• Task goal:
Without including the images, transcribe each record precisely as it appears below.

• Records supplied:
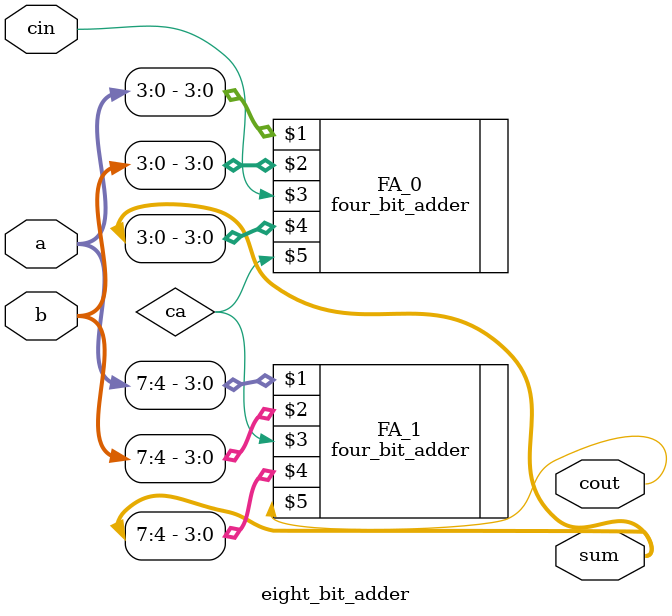
<source format=v>
`include "four_bit_adder.v"
module eight_bit_adder (a,b,cin,sum,cout);


input [7:0] a, b;
input cin;
output [7:0] sum;
output cout;
wire ca;


    four_bit_adder FA_0(a[3:0],b[3:0],cin,sum[3:0],ca);
    four_bit_adder FA_1(a[7:4],b[7:4],ca,sum[7:4],cout);



endmodule
</source>
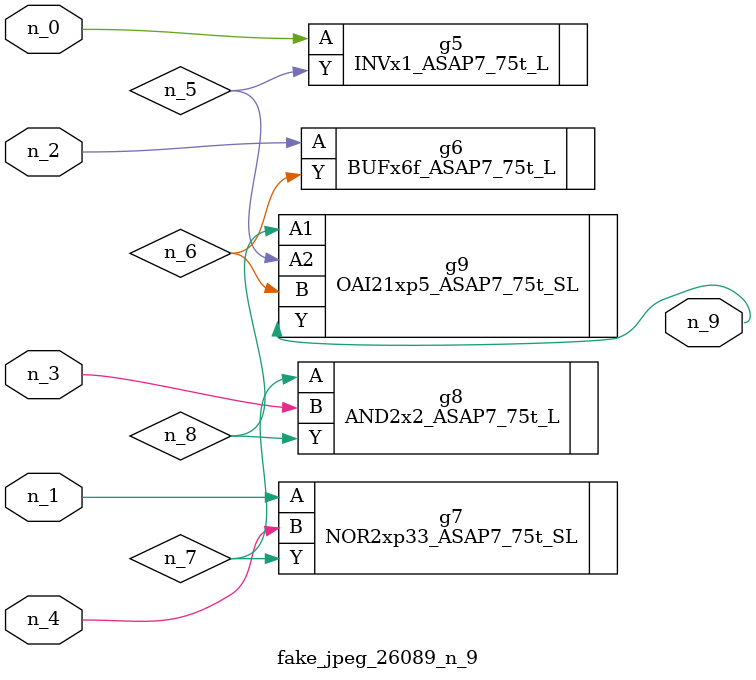
<source format=v>
module fake_jpeg_26089_n_9 (n_3, n_2, n_1, n_0, n_4, n_9);

input n_3;
input n_2;
input n_1;
input n_0;
input n_4;

output n_9;

wire n_8;
wire n_6;
wire n_5;
wire n_7;

INVx1_ASAP7_75t_L g5 ( 
.A(n_0),
.Y(n_5)
);

BUFx6f_ASAP7_75t_L g6 ( 
.A(n_2),
.Y(n_6)
);

NOR2xp33_ASAP7_75t_SL g7 ( 
.A(n_1),
.B(n_4),
.Y(n_7)
);

AND2x2_ASAP7_75t_L g8 ( 
.A(n_7),
.B(n_3),
.Y(n_8)
);

OAI21xp5_ASAP7_75t_SL g9 ( 
.A1(n_8),
.A2(n_5),
.B(n_6),
.Y(n_9)
);


endmodule
</source>
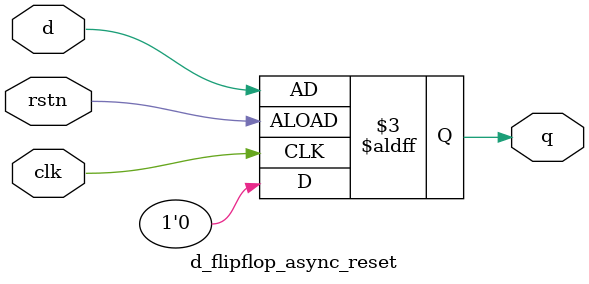
<source format=v>
module d_flipflop_async_reset (
    input clk, 
    input rstn, 
    input d, 
    output reg q
);
  always @(posedge clk or posedge rstn) begin
      if (!rstn)
            q <= 0;
        else
            q <= d;
    end
endmodule

</source>
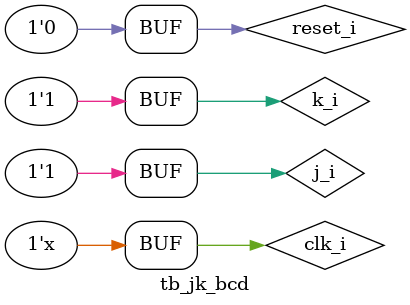
<source format=v>
module bcd2(
    input clk_i,
    input reset_i,
    input j_i,
    input k_i,
    output [3:0] q_o,
    output [3:0] q_no
);

// Cables internos
wire jb3_w;

// Bit 0
jk jk_bcd0(
    .clk_i(clk_i),
    .reset_i(reset_i),
    .j_i(j_i),
    .k_i(k_i),
    .q_o(q_o[0]),
    .q_no(q_no[0])
);

// Bit 1
jk jk_bcd1(
    .clk_i(q_o[0]),
    .reset_i(reset_i),
    .j_i(j_i),
    .k_i(k_i),
    .q_o(q_o[1]),
    .q_no(q_no[1])
);

// Bit 2
jk jk_bcd2(
    .clk_i(q_o[1]),
    .reset_i(reset_i),
    .j_i(j_i),
    .k_i(k_i),
    .q_o(q_o[2]),
    .q_no(q_no[2])
);

// Lógica para resetear el contador después de 9
and and_u1(jb3_w, q_o[1], q_no[2]);

// Bit 3
jk jk_bcd3(
    .clk_i(q_o[0]),
    .reset_i(reset_i | jb3_w),
    .j_i(j_i),
    .k_i(k_i),
    .q_o(q_o[3]),
    .q_no(q_no[3])
);

endmodule

module tb_jk_bcd();

reg clk_i;
reg reset_i;
reg j_i;
reg k_i;
wire [3:0] q_o;
wire [3:0] q_no;

// Instancia del módulo bcd2
bcd2 dut(
    .clk_i(clk_i),
    .reset_i(reset_i),
    .j_i(j_i),
    .k_i(k_i),
    .q_o(q_o),
    .q_no(q_no)
);

// Inicialización de señales
initial begin
    clk_i = 1'b1;
    reset_i = 1'b1;
    j_i = 1'b1;
    k_i = 1'b1;
    #100 reset_i = 1'b0; // Deshabilitar reset después de 100 unidades de tiempo
end

// Generación de reloj
always #5 clk_i = ~clk_i; // Período de reloj de 10 unidades de tiempo

endmodule
</source>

• Task result:
<source format=v>
`include "four_bit_adder.v"
module eight_bit_adder (a,b,cin,sum,cout);


input [7:0] a, b;
input cin;
output [7:0] sum;
output cout;
wire ca;


    four_bit_adder FA_0(a[3:0],b[3:0],cin,sum[3:0],ca);
    four_bit_adder FA_1(a[7:4],b[7:4],ca,sum[7:4],cout);



endmodule
</source>
<source format=v>
module fake_jpeg_26089_n_9 (n_3, n_2, n_1, n_0, n_4, n_9);

input n_3;
input n_2;
input n_1;
input n_0;
input n_4;

output n_9;

wire n_8;
wire n_6;
wire n_5;
wire n_7;

INVx1_ASAP7_75t_L g5 ( 
.A(n_0),
.Y(n_5)
);

BUFx6f_ASAP7_75t_L g6 ( 
.A(n_2),
.Y(n_6)
);

NOR2xp33_ASAP7_75t_SL g7 ( 
.A(n_1),
.B(n_4),
.Y(n_7)
);

AND2x2_ASAP7_75t_L g8 ( 
.A(n_7),
.B(n_3),
.Y(n_8)
);

OAI21xp5_ASAP7_75t_SL g9 ( 
.A1(n_8),
.A2(n_5),
.B(n_6),
.Y(n_9)
);


endmodule
</source>
<source format=v>
module d_flipflop_async_reset (
    input clk, 
    input rstn, 
    input d, 
    output reg q
);
  always @(posedge clk or posedge rstn) begin
      if (!rstn)
            q <= 0;
        else
            q <= d;
    end
endmodule

</source>
<source format=v>
module bcd2(
    input clk_i,
    input reset_i,
    input j_i,
    input k_i,
    output [3:0] q_o,
    output [3:0] q_no
);

// Cables internos
wire jb3_w;

// Bit 0
jk jk_bcd0(
    .clk_i(clk_i),
    .reset_i(reset_i),
    .j_i(j_i),
    .k_i(k_i),
    .q_o(q_o[0]),
    .q_no(q_no[0])
);

// Bit 1
jk jk_bcd1(
    .clk_i(q_o[0]),
    .reset_i(reset_i),
    .j_i(j_i),
    .k_i(k_i),
    .q_o(q_o[1]),
    .q_no(q_no[1])
);

// Bit 2
jk jk_bcd2(
    .clk_i(q_o[1]),
    .reset_i(reset_i),
    .j_i(j_i),
    .k_i(k_i),
    .q_o(q_o[2]),
    .q_no(q_no[2])
);

// Lógica para resetear el contador después de 9
and and_u1(jb3_w, q_o[1], q_no[2]);

// Bit 3
jk jk_bcd3(
    .clk_i(q_o[0]),
    .reset_i(reset_i | jb3_w),
    .j_i(j_i),
    .k_i(k_i),
    .q_o(q_o[3]),
    .q_no(q_no[3])
);

endmodule

module tb_jk_bcd();

reg clk_i;
reg reset_i;
reg j_i;
reg k_i;
wire [3:0] q_o;
wire [3:0] q_no;

// Instancia del módulo bcd2
bcd2 dut(
    .clk_i(clk_i),
    .reset_i(reset_i),
    .j_i(j_i),
    .k_i(k_i),
    .q_o(q_o),
    .q_no(q_no)
);

// Inicialización de señales
initial begin
    clk_i = 1'b1;
    reset_i = 1'b1;
    j_i = 1'b1;
    k_i = 1'b1;
    #100 reset_i = 1'b0; // Deshabilitar reset después de 100 unidades de tiempo
end

// Generación de reloj
always #5 clk_i = ~clk_i; // Período de reloj de 10 unidades de tiempo

endmodule
</source>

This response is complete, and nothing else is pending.